UAW would take over health care

May 16, 2007

BY JOHN GALLAGHER

FREE PRESS BUSINESS WRITER

Labor experts are voicing skepticism about an idea that would shift retiree health care costs from Detroit automakers into a new fund run by the UAW.

The plan is based on a so-called voluntary employee beneficiary association, or VEBA, such as Goodyear Tire & Rubber Co. worked out with the steelworkers union.

VEBAs are a decades-old concept in managing employee benefits, but recently have gained attention as a possible solution to the health care burden on businesses.

Under the concept, the Chrysler Group, General Motors Corp., and Ford Motor Co. would create a UAW-run fund with perhaps $55 billion to $65 billion, and then give all responsibility for retiree health care liabilities to the union.

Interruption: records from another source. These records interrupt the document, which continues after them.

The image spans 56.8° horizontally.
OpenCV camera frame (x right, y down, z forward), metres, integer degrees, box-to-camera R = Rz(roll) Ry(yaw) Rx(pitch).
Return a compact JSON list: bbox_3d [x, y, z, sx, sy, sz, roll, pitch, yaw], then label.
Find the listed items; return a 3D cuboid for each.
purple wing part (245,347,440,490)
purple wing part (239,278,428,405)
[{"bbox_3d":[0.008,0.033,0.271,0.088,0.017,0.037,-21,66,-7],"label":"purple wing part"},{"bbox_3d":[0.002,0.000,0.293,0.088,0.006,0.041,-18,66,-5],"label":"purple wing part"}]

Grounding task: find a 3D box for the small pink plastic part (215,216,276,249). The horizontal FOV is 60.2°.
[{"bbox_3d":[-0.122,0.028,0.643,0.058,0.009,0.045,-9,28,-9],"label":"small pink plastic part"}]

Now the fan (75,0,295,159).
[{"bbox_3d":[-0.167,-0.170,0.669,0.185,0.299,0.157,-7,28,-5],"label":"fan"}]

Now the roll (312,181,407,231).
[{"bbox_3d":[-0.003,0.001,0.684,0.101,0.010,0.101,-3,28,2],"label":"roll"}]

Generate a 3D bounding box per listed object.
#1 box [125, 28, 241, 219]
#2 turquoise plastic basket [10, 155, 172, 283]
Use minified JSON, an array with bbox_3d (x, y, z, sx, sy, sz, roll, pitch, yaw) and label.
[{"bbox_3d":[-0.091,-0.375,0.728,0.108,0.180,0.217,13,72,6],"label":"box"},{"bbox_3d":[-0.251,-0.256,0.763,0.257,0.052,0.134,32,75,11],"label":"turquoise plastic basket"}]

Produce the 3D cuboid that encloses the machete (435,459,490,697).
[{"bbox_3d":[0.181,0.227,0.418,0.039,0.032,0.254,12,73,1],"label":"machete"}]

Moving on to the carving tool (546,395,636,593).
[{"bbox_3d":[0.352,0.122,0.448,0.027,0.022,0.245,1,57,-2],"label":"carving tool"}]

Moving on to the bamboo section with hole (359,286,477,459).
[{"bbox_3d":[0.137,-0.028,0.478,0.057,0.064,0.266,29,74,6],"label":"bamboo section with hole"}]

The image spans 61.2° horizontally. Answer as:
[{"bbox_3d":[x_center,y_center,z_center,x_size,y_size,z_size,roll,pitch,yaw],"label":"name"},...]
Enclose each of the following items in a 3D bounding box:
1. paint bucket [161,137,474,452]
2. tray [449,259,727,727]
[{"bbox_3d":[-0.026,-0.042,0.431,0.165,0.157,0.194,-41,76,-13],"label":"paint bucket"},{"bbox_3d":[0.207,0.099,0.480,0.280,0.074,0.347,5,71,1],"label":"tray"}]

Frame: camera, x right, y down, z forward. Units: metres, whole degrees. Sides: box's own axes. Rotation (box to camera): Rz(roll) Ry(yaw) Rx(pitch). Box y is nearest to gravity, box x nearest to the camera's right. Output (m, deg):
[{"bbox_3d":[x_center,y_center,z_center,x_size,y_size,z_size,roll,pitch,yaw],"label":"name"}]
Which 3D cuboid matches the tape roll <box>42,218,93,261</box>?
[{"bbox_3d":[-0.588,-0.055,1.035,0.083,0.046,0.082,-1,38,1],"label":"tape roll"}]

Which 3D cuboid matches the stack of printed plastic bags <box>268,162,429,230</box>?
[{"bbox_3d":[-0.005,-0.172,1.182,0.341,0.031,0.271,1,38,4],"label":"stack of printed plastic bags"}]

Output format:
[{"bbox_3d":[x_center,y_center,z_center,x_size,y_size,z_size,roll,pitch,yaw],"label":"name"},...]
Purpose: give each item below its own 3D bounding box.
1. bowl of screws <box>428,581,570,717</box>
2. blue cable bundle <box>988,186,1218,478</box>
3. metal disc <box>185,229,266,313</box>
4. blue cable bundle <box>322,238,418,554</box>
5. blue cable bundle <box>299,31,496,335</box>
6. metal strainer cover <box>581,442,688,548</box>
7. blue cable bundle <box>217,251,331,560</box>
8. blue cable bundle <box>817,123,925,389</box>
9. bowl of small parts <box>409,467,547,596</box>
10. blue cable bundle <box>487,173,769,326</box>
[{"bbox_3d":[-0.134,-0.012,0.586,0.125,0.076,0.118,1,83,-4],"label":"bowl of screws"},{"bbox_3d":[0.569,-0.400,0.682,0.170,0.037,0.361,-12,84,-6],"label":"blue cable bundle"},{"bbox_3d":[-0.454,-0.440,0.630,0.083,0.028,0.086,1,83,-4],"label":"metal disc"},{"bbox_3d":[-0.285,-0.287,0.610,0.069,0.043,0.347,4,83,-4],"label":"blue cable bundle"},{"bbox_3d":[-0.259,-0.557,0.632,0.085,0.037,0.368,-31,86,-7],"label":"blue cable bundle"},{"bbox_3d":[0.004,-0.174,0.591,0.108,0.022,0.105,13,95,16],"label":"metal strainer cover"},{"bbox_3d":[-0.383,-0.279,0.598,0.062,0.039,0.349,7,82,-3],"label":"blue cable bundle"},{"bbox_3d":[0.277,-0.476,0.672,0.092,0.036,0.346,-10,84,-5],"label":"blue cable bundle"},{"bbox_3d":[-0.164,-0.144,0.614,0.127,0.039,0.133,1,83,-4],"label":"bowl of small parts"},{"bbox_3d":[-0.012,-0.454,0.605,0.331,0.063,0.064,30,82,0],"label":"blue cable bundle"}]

The Wall Street Journal reported Tuesday that the automakers have been pushing in recent months to create such a plan with the UAW. The deal announced Monday for private-equity firm Cerberus Capital Management to buy Chrysler only increased speculation that such an arrangement might be in the offing.

Nelson Lichtenstein, a professor of labor history at the University of California, Santa Barbara, scoffed at the idea, saying runaway health care costs would bankrupt the plan.

"These are no solutions. These are just stopgap things. ... Eventually the inflation in health care costs will catch up with the resources in this entity," he said.

Gary Chaison, an industrial relations professor at Clark University in Worcester, Mass., agreed: "My view is that it's not a stroke of genius. It may in fact be a stroke of madness."

Harley Shaiken, professor and expert in labor studies at the University of California, Berkeley, said the talk about a VEBA-style plan doesn't necessarily mean one will emerge.

"I think it almost assuredly will be raised in the talks, but the UAW has been cool to it so far, for the obvious reason that it shifts the risk from the employer to the union and to the workforce," he said.

Such a plan could offer the union the advantage of labor peace and greater job security.

But Chaison said skeptical UAW members would rather tinker with current plans by increasing prescription co-pays and other changes.

"I think UAW workers would be very hesitant for any major modification to health care plans," he said.